Володя все не решался сказать, что от Розы Моисеевны требуется заявление. Вызов у него был от мифической тети Сары из Хайфы, и мать должна была написать, что, мол, да, есть такая тетя Сара из Могилева, ее близкая троюродная сестра, потерявшаяся еще во время войны. И что она никак не возражает, чтобы ее сын Володя эту самую тетю проведал и с ней воссоединился. Впрочем, вскоре после отъезда Володи все эти глупые и прозрачные эвфемизмы, применявшиеся в целях завуалировать факт массового бегства из страны, отменили, стали писать прямо: убывает на постоянное место жительства. Или еще короче: на ПМЖ.

8

До сих пор, кроме родного Ленинграда, Пушкина и Петрозаводска — университетская практика в области русского культового деревянного зодчества, — Володя ни в каких городах не бывал. Даже в Москве — только раз, и то давно, лет в десять, мать взяла его с собой для поездки в ГУМ, чтоб было кому сторожить сумки, и Володя впервые видел Красную площадь — не по телевизору, но в окно универмага.

Вена показалась грязной, как и отель, в котором его поселили, с ванной комнатой, в которой еврейская семья из Бердичева по ночам ощипывала кур, и Володя с отвращением понимал, что, как ни крути, это тоже его соплеменники. Испытал укол: их с матерью убогая комнатка в коммунальной квартире его детства вспомнилась уютной. Пришла на ум даже керосинка, на которой готовили, пока не подвели газ, сколько ему тогда было, лет пять… К тому же оказалось, что бывший имперский город Вена стоит вовсе не на Дунае, в чем некогда убедил своими вальсами доверчивых русских Штраус-старший, а на какой-то болотистой протоке, и это усилило раздражение и привело ненадолго в уныние. До дунайской набережной он просто не дошел, как пропустил и прочие немыслимые венские красоты, не обратил даже внимания на решетки ар-деко, обозначающие спуск в грязноватое и душное метро. А на знаменитые венские кафе у него не было денег. Он торопился, ведь Вена была лишь промежуточным пунктом: он же не турист, а сильного человека должно ежеминутно направлять точное знание цели и, как его, воля к грядущему.
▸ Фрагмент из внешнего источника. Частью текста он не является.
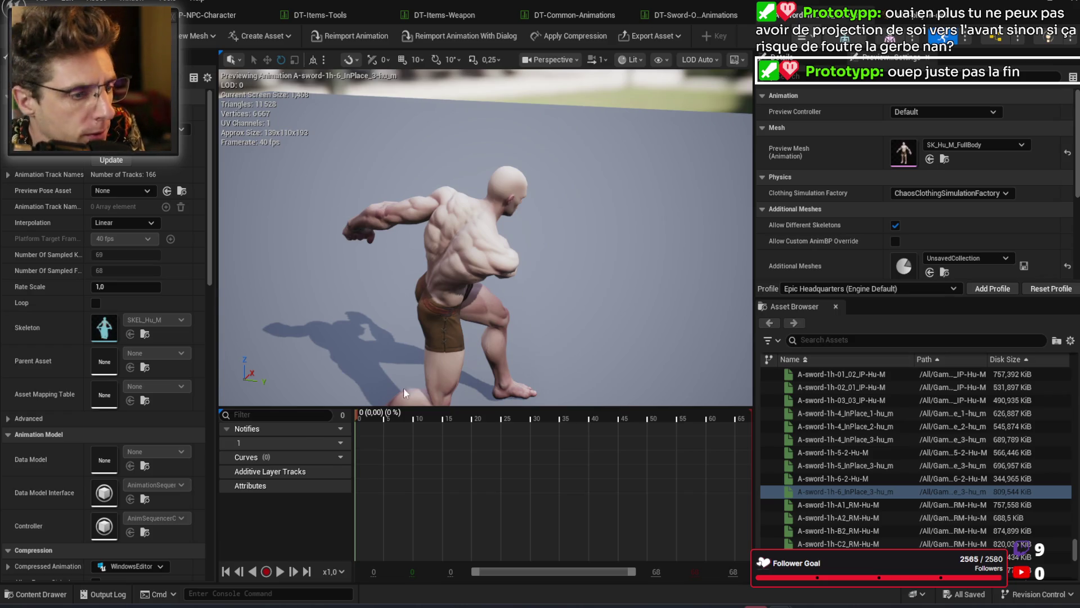
{"action": "left_click_drag", "start_coordinate": [376, 419], "coordinate": [563, 419]}
Step: Preview row 1h-light-1_9's A-sword-1h-A1_RM-Hu-M animation across frames 4–25, then return to the table
{"action": "left_click", "coordinate": [701, 12]}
В ХИАСе после короткого собеседования дали немного денег.

Собеседование было странным. Володю спросили, к примеру, уехал ли он потому, что на родине ему было плохо. Он был гордым, как бывают лишь хозяева своей судьбы, и врать было ниже его достоинства. Володя сказал, что, мол, в Ленинграде ему не хватало информации для работы, были недоступны многие документы, и вообще — он хотел увидеть мир, а жить было можно, Эрмитаж — одно из богатейших художественных собраний мира. Кажется, этот ответ комиссию не заинтересовал, наверное, стоило высказаться яснее про тоталитарную антисемитскую советскую власть, но претензий к режиму Володя четко не сформулировал.

— Скажите, — спросил тогда человек ярко семитской наружности, — вы отказались ехать в Израиль, потому что боялись, как бы и там вам не было плохо?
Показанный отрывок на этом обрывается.